Start of Source material

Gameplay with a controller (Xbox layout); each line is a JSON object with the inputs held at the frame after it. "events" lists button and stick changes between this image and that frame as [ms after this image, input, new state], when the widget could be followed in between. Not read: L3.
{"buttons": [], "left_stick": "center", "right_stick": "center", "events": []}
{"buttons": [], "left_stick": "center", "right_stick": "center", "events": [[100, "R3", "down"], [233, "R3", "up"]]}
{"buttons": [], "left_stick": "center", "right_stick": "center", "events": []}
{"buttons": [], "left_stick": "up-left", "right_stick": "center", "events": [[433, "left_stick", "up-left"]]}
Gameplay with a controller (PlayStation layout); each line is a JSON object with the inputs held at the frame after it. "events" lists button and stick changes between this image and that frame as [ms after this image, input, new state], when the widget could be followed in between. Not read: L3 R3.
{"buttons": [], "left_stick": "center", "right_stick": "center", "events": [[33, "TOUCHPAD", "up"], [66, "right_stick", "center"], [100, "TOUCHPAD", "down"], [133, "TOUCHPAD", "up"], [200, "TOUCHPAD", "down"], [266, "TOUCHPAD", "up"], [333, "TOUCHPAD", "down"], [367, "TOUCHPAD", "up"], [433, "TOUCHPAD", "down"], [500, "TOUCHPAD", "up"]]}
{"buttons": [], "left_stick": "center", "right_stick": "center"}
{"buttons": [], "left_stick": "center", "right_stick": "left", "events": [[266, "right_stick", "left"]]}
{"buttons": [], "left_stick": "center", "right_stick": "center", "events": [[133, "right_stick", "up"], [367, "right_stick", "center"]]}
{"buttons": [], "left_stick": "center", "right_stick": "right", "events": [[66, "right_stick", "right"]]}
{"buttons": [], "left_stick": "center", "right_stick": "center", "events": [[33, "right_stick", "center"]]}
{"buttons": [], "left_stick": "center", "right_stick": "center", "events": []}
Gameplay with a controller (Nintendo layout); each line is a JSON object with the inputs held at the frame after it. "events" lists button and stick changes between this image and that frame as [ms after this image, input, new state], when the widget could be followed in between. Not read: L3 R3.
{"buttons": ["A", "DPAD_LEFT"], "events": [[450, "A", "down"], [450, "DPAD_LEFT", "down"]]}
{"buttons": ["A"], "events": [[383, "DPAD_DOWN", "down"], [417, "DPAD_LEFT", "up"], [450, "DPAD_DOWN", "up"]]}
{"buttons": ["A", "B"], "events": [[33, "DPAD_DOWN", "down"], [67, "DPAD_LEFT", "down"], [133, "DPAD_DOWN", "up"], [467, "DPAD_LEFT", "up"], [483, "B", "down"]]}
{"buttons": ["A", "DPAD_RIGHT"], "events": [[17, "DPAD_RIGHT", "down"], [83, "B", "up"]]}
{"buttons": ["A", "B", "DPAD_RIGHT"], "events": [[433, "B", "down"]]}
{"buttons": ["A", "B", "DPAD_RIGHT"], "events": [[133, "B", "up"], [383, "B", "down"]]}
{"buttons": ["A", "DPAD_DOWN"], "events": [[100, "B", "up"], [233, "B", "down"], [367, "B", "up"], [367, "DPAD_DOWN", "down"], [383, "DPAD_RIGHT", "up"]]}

End of Source material

An exact reproduction of all the records is needed.

Written reply
Gameplay with a controller (Xbox layout); each line is a JSON object with the inputs held at the frame after it. "events" lists button and stick changes between this image and that frame as [ms after this image, input, new state], when the widget could be followed in between. Not read: L3.
{"buttons": [], "left_stick": "center", "right_stick": "center", "events": []}
{"buttons": [], "left_stick": "center", "right_stick": "center", "events": [[100, "R3", "down"], [233, "R3", "up"]]}
{"buttons": [], "left_stick": "center", "right_stick": "center", "events": []}
{"buttons": [], "left_stick": "up-left", "right_stick": "center", "events": [[433, "left_stick", "up-left"]]}
Gameplay with a controller (PlayStation layout); each line is a JSON object with the inputs held at the frame after it. "events" lists button and stick changes between this image and that frame as [ms after this image, input, new state], when the widget could be followed in between. Not read: L3 R3.
{"buttons": [], "left_stick": "center", "right_stick": "center", "events": [[33, "TOUCHPAD", "up"], [66, "right_stick", "center"], [100, "TOUCHPAD", "down"], [133, "TOUCHPAD", "up"], [200, "TOUCHPAD", "down"], [266, "TOUCHPAD", "up"], [333, "TOUCHPAD", "down"], [367, "TOUCHPAD", "up"], [433, "TOUCHPAD", "down"], [500, "TOUCHPAD", "up"]]}
{"buttons": [], "left_stick": "center", "right_stick": "center"}
{"buttons": [], "left_stick": "center", "right_stick": "left", "events": [[266, "right_stick", "left"]]}
{"buttons": [], "left_stick": "center", "right_stick": "center", "events": [[133, "right_stick", "up"], [367, "right_stick", "center"]]}
{"buttons": [], "left_stick": "center", "right_stick": "right", "events": [[66, "right_stick", "right"]]}
{"buttons": [], "left_stick": "center", "right_stick": "center", "events": [[33, "right_stick", "center"]]}
{"buttons": [], "left_stick": "center", "right_stick": "center", "events": []}
Gameplay with a controller (Nintendo layout); each line is a JSON object with the inputs held at the frame after it. "events" lists button and stick changes between this image and that frame as [ms after this image, input, new state], when the widget could be followed in between. Not read: L3 R3.
{"buttons": ["A", "DPAD_LEFT"], "events": [[450, "A", "down"], [450, "DPAD_LEFT", "down"]]}
{"buttons": ["A"], "events": [[383, "DPAD_DOWN", "down"], [417, "DPAD_LEFT", "up"], [450, "DPAD_DOWN", "up"]]}
{"buttons": ["A", "B"], "events": [[33, "DPAD_DOWN", "down"], [67, "DPAD_LEFT", "down"], [133, "DPAD_DOWN", "up"], [467, "DPAD_LEFT", "up"], [483, "B", "down"]]}
{"buttons": ["A", "DPAD_RIGHT"], "events": [[17, "DPAD_RIGHT", "down"], [83, "B", "up"]]}
{"buttons": ["A", "B", "DPAD_RIGHT"], "events": [[433, "B", "down"]]}
{"buttons": ["A", "B", "DPAD_RIGHT"], "events": [[133, "B", "up"], [383, "B", "down"]]}
{"buttons": ["A", "DPAD_DOWN"], "events": [[100, "B", "up"], [233, "B", "down"], [367, "B", "up"], [367, "DPAD_DOWN", "down"], [383, "DPAD_RIGHT", "up"]]}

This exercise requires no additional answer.